Tilray’s quarter was headlined by $155 million in revenue (all report figures in US dollars except where noted otherwise) for a seven per cent sequential decrease, coming in below the $165 million projection set out by Gilmer, and also missing the mark on the $171.5 million consensus estimate.

According to Gilmer, the miss is largely attributable to a 17 per cent decrease in cannabis sales along with an 11 per cent decrease in beverage sales.

However, with the integration of its operations being ahead of schedule, Tilray reported its 11th consecutive quarter of positive adjusted EBITDA at $13.8 million, with the implied 8.9 per cent margin coming out well ahead of the 7.1 per cent projection from Gilmer, as well as the 7.7 per cent margin implied by the consensus estimate.

Of particular note, Tilray management announced realized synergies yielding $70 million in annual run-rate costs and actual cash savings of $36 million, with an expectation of achieving its goal of saving $80 million by the end of the fiscal year, along with identifying $20 million in additional savings in 2023.

Tilray also highlighted its increasing presence in Germany, buoyed by its position as the only company supplying medical cannabis cultivated in the country, estimating an overall market share of 20 per cent, headlined by a 10 per cent sequential jump in dried flower sales, as well as a 16 per cent sequential jump in extract product sales.

“Our second quarter performance reflects notable success building high-quality and highly sought-after cannabis and lifestyle CPG brands which, coupled with our scale, operational excellence and broad global distribution, enabled us to increase sales and maintain profitability despite sector-specific and macro-economic headwinds,” said Irwin D. Simon, Tilray’s Chairman and Chief Executive Officer in the company’s January 10 press release.

“The totality of our performance, our prospects and our global platform make Tilray Brands’ opportunity as compelling as ever, driven by our success as a cannabis and lifestyle CPG powerhouse and our relentless focus on delivering shareholder value,” Simon added.

The updated financials also prompted changes to Gilmer’s future financial projections, lowering his revenue estimate for 2022 from $704.2 million to $662.7 million, which still implies a year-over-year increase of 29.2 per cent. He also dropped his revenue target for 2023 from $860.7 million to $783.5 million, though the new figure still implies a year-over-year increase of 18.2 per cent.

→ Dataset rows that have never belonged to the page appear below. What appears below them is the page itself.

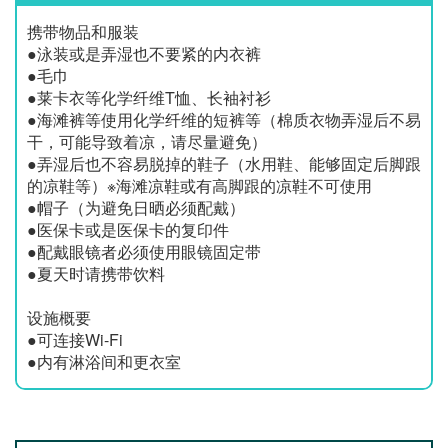
携带物品和服装
●泳装或是弄湿也不要紧的内衣裤
●毛巾
●莱卡衣等化学纤维T恤、长袖衬衫
●海滩裤等使用化学纤维的短裤等（棉质衣物弄湿后不易
干，可能导致着凉，请尽量避免）
●弄湿后也不容易脱掉的鞋子（水用鞋、能够固定后脚跟
的凉鞋等）※海滩凉鞋或有高脚跟的凉鞋不可使用
●帽子（为避免日晒必须配戴）
●医保卡或是医保卡的复印件
●配戴眼镜者必须使用眼镜固定带
●夏天时请携带饮料
设施概要
●可连接Wi-Fi
●内有淋浴间和更衣室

Meanwhile, after slashing his adjusted EBITDA targets last week, Gilmer makes further adjustments in his updated analysis, increasing the implied margin from 8.2 per cent to 8.7 per cent, albeit at a lower adjusted EBITDA of $57.7 million compared to $58 million. For 2023, Gilmer has further lowered his projection from $109.2 million and a 12.7 per cent margin to $91.2 million and a margin of 11.6 per cent.

From a valuation perspective, Gilmer sees Tilray’s position continually improving, as he projects the company’s EV/Revenue multiple to dip from the reported 7.7x in 2021 to a projected 5.9x in 2022, then to a projected 5x in 2023. Meanwhile, after introducing an EV/EBITDA multiple of 96.5x in 2021, Gilmer projects a drop to 68.2x in 2022, then to a projected 43.1x in 2023.

“Tilray remains the market share leader in the Canadian landscape albeit with declining market share,” Gilmer said. “We are also encouraged by the international opportunities, including the recently announced U.S. transaction. However, we remain cautious on the overall Canadian landscape which drives the majority of its revenue growth opportunity in the near-term.”

Along with the rest of the industry Tilray’s stock price has been trending downward over the last eight months, down 51.3 per cent since it began trading in May. Its high point came on June 9 when it was trading at $26/share, but it has been downhill ever since, hitting a 52-week low of $8.13/share on January 7.